Bien que préparé à cette traduction par une étude des langues et de la science bibliques, continuée pendant plus de quarante années, nous n’aurions osé entreprendre une tâche aussi difficile, si nous n’y avions été fortement engagé, et en France et en plusieurs pays étrangers, par des hommes dont l’autorité doit être du plus grand poids pour nous. Si donc il y a eu témérité de notre part, nous espérons trouver dans ces encouragements une excuse légitime.

Nous avions d’abord pensé à reproduire la version de Sacy, avec de nombreux changements ; mais, après un examen plus approfondi et une confrontation plus rigoureuse de cette version avec la Vulgate, nous avons dû renoncer à cette idée. Sacy, en effet, est moins traducteur que paraphraste ; il semble même, dans une multitude de passages, affecter de s’écarter de la lettre, sans qu’il y ait le plus léger motif qui puisse l’y obliger. Aussi, il faut bien le reconnaître, si sa traduction se recommande par une grande pureté et une certaine élégance de style, elle ne laisse pas même entrevoir qu’elle soit la représentation d’un texte qui a conservé dans tout leur naturel les couleurs si vives et si tranchées de la composition orientale dont il émane. Ajoutons que ce mode de traduction libre, tout en mettant fort à l’aise le traducteur lui-même, laisse souvent la pensée de l’écrivain sacré dans un vague et une obscurité qui ne permettent pas au lecteur de la saisir d’une manière claire et précise. De là vient que quand on compare Sacy avec saint Jérôme, on ne comprend pas toujours quel rapport il peut y avoir entre l’un et l’autre.

Quant à la traduction de M. Genoude, elle est trop défectueuse pour que nous ayons songé un seul instant à la prendre pour base de notre travail.

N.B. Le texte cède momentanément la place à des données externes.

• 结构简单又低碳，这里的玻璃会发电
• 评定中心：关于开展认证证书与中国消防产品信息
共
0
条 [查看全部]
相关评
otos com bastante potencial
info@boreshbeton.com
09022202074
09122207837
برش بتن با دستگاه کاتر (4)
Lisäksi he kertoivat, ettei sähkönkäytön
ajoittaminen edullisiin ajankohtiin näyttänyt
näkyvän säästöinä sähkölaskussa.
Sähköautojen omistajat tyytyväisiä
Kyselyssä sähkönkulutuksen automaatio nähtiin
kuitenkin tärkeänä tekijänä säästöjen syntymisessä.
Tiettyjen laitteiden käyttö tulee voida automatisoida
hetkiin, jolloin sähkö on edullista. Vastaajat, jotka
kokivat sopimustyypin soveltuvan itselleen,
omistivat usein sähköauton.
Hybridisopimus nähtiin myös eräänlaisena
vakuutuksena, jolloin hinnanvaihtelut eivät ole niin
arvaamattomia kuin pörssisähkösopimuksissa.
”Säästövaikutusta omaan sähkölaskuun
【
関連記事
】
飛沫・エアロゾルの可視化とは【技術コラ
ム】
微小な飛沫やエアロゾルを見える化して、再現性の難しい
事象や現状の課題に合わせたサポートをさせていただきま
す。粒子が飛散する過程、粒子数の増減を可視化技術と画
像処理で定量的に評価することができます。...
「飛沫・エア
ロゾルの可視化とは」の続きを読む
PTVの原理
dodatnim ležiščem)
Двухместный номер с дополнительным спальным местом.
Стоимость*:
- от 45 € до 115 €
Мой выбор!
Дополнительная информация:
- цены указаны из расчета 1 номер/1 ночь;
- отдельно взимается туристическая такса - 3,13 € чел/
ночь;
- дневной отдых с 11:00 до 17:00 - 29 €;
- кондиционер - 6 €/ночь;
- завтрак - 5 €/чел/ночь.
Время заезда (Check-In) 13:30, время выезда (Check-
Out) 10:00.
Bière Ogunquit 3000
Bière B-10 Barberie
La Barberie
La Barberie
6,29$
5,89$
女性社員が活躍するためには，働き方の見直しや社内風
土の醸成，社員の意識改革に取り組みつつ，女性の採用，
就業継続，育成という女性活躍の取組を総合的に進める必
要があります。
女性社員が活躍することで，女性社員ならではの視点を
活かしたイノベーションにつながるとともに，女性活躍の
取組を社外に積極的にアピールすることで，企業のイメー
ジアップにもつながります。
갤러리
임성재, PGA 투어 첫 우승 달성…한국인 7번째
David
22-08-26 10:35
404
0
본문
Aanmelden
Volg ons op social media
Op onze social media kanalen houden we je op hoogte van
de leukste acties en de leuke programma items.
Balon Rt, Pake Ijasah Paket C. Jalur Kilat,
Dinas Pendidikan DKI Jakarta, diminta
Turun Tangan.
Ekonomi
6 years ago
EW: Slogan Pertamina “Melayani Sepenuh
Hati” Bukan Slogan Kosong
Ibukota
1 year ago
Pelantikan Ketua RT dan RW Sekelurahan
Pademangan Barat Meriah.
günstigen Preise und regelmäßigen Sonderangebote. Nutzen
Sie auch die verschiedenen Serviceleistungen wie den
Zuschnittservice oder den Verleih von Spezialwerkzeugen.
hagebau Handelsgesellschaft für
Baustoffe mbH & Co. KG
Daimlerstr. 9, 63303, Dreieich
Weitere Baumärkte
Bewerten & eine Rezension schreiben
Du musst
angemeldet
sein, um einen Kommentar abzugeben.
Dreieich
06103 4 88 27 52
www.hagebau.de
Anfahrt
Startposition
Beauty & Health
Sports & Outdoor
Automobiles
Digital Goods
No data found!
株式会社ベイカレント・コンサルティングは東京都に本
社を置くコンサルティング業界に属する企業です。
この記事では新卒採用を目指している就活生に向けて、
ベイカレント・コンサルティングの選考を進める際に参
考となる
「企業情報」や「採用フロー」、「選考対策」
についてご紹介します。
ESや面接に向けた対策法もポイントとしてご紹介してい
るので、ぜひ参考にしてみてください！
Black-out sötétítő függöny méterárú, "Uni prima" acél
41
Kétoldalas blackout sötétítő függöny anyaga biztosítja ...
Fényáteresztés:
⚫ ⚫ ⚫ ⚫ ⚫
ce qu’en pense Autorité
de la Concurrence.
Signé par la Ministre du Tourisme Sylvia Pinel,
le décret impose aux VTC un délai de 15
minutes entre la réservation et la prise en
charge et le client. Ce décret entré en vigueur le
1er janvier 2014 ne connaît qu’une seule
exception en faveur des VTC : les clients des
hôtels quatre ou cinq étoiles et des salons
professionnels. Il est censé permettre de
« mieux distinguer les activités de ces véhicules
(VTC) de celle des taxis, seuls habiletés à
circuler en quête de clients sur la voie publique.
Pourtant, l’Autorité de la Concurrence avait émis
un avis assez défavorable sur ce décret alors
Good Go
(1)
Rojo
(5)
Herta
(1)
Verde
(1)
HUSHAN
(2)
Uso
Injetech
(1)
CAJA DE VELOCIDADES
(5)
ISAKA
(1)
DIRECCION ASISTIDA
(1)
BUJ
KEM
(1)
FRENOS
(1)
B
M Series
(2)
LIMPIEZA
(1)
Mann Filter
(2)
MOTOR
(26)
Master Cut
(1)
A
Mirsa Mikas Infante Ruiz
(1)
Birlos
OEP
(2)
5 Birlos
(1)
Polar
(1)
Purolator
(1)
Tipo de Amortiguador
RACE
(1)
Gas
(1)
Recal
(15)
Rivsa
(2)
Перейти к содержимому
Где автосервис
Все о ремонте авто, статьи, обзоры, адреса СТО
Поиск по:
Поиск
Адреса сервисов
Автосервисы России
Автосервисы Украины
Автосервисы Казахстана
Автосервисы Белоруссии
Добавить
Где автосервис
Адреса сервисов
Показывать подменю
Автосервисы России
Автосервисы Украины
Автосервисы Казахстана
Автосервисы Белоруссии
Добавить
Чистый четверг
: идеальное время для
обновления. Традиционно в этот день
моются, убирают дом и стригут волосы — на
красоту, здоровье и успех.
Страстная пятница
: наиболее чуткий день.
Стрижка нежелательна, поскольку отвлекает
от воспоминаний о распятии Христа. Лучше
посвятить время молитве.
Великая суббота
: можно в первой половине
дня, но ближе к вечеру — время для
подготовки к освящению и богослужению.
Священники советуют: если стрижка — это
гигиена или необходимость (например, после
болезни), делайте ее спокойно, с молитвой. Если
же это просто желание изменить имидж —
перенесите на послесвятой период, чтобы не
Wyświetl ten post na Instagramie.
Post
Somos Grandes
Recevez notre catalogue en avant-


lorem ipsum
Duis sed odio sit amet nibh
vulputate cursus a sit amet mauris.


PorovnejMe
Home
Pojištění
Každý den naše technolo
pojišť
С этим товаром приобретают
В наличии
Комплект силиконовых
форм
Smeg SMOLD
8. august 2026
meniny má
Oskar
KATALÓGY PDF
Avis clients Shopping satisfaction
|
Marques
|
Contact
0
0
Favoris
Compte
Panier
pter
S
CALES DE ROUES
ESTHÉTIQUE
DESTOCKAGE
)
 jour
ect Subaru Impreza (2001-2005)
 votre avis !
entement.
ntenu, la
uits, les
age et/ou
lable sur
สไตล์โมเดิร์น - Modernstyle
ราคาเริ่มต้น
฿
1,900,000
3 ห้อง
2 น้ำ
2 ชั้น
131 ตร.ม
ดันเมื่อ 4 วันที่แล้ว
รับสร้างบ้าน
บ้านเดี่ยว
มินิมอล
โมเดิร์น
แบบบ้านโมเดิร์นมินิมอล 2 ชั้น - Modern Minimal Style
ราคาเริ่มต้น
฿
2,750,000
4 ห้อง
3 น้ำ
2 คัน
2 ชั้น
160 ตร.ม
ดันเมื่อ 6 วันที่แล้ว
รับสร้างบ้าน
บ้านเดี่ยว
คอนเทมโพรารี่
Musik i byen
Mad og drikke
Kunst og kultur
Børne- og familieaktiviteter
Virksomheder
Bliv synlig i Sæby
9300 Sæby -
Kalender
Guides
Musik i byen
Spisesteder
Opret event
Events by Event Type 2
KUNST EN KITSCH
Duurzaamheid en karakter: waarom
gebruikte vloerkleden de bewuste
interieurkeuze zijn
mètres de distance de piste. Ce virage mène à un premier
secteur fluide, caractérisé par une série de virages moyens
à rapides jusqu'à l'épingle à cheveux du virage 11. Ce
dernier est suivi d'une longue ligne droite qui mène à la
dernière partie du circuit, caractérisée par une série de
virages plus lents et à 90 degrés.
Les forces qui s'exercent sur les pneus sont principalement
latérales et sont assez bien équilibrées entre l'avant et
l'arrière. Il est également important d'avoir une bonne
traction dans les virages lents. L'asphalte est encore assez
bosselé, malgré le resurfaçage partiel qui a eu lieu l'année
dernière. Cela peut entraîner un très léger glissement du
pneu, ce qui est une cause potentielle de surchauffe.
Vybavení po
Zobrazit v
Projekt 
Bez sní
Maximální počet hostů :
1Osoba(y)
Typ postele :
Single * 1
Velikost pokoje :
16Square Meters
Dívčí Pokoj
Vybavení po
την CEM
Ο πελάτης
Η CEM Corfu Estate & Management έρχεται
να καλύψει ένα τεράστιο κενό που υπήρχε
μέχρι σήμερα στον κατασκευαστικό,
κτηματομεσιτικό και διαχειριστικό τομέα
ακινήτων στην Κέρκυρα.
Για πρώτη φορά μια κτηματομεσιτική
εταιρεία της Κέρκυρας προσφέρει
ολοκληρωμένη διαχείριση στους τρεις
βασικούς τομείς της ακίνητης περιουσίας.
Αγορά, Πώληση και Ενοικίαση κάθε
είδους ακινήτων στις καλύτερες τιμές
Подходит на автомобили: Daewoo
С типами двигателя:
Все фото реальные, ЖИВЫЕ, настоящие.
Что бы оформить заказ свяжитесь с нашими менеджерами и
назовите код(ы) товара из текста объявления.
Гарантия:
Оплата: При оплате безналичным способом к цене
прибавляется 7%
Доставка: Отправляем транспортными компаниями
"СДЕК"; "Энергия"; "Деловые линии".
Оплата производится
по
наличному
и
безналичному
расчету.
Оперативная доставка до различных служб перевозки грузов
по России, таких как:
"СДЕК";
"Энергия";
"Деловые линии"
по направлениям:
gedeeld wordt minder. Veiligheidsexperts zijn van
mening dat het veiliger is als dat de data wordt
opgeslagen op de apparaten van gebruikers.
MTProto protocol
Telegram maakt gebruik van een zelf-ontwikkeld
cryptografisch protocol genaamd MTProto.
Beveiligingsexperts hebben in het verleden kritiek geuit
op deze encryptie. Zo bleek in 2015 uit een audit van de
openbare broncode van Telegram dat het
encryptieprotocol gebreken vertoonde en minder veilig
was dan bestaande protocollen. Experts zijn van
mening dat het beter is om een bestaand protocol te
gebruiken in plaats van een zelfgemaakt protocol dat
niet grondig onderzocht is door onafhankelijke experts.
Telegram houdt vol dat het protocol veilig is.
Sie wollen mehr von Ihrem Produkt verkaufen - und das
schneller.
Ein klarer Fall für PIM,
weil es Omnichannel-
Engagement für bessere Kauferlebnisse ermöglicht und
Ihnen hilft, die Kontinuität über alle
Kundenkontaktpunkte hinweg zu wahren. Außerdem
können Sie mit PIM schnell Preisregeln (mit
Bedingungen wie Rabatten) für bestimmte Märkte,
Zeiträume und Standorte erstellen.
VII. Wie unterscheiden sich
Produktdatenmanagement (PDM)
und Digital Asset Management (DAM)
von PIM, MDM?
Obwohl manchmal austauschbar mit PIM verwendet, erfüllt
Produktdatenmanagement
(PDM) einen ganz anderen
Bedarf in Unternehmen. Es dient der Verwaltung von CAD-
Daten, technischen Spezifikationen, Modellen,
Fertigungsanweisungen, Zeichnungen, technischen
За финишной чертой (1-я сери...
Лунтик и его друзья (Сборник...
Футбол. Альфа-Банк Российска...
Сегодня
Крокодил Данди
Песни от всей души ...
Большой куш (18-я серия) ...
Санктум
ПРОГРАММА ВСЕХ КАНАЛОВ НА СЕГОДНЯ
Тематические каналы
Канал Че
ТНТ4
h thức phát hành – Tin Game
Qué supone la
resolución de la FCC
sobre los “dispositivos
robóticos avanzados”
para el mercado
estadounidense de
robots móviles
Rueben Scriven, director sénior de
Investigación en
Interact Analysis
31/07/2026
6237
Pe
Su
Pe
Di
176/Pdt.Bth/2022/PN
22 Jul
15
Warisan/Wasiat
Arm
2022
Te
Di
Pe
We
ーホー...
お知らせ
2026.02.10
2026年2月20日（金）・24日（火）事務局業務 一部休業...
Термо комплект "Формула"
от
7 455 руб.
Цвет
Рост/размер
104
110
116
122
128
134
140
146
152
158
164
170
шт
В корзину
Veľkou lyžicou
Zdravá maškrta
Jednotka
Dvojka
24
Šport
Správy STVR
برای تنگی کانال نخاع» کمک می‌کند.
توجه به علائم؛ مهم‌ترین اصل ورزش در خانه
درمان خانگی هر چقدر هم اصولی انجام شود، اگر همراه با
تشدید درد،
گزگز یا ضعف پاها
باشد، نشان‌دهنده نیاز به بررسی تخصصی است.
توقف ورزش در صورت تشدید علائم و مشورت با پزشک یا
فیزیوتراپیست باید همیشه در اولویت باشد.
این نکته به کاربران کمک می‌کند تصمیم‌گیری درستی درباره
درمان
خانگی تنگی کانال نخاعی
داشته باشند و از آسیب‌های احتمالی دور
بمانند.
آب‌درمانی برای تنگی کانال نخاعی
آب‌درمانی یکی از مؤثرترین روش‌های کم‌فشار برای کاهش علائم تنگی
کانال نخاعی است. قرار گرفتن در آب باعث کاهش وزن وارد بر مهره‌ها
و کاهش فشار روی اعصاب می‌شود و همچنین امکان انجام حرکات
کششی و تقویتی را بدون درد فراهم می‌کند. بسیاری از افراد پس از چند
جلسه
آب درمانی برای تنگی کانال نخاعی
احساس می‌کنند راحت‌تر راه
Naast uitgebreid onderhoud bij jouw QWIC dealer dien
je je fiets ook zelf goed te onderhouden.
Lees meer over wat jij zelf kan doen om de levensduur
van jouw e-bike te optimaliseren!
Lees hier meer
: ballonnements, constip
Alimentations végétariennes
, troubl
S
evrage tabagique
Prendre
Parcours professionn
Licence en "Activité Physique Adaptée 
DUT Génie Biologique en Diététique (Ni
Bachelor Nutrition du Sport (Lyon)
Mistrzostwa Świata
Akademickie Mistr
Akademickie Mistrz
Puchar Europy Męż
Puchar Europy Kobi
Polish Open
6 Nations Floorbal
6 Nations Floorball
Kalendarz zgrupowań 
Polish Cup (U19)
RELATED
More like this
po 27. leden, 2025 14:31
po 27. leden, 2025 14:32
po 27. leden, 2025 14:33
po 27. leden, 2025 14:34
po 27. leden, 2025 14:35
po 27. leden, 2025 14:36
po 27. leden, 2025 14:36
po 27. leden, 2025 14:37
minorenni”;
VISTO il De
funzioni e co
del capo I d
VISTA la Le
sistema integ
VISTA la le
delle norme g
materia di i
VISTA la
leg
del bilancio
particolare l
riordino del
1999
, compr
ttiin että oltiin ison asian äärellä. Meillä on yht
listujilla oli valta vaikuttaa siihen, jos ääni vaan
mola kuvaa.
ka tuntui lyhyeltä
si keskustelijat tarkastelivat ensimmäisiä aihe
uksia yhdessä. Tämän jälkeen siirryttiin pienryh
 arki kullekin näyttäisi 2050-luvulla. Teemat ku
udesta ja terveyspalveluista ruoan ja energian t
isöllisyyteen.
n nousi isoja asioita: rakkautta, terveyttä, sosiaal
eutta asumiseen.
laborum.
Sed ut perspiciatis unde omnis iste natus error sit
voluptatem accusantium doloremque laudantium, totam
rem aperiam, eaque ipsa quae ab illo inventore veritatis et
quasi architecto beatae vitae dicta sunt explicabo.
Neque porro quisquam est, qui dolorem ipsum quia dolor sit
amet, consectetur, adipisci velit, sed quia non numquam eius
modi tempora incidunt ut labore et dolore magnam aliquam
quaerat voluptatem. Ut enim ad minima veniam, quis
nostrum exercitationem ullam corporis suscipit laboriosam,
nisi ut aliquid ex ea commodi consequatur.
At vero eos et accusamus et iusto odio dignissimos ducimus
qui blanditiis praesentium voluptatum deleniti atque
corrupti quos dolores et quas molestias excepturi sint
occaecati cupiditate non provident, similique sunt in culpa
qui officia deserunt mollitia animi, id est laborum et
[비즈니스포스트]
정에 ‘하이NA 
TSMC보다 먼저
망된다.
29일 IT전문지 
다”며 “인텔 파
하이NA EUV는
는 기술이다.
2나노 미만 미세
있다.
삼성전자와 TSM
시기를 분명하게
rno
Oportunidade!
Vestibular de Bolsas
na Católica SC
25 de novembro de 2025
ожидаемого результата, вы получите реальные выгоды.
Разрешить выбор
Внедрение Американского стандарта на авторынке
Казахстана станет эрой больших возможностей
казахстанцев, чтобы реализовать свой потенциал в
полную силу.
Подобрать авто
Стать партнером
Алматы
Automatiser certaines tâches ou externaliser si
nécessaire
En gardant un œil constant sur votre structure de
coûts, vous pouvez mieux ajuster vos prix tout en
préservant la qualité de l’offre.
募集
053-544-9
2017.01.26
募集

L’auteur, profondément ignorant de tout ce qui touche à nos divines Écritures, a accumulé contre-sens sur contre-sens, omis une foule de mots importants ; et, quoiqu’il semble avoir voulu se conformer à la Vulgate et la reproduire aussi littéralement qu’il est possible, il lui arrive constamment de l’abandonner pour suivre l’hébreu ou le grec, sans les traduire exactement, et de copier, avec une fidélité scrupuleuse, la paraphrase de Sacy.

On comprend aisément que nous ayons cherché à mettre à profit les traductions bibliques de Bossuet. Il y a vingt-cinq ans que, sur les instances d’un vénérable sulpicien, M. Mollevaut, nous entreprîmes de recueillir de ses divers ouvrages tout ce qu’il a traduit de nos saintes Écritures. Ainsi nous devons beaucoup au grand évoque de Meaux ; cependant il nous est arrivé fort souvent de donner des interprétations autres que les siennes. On ne saurait s’en étonner, puisque, malgré son érudition d’ailleurs prodigieuse, Bossuet manquait d’une connaissance indispensable à tout exégète de la Bible, de la connaissance de l’hébreu.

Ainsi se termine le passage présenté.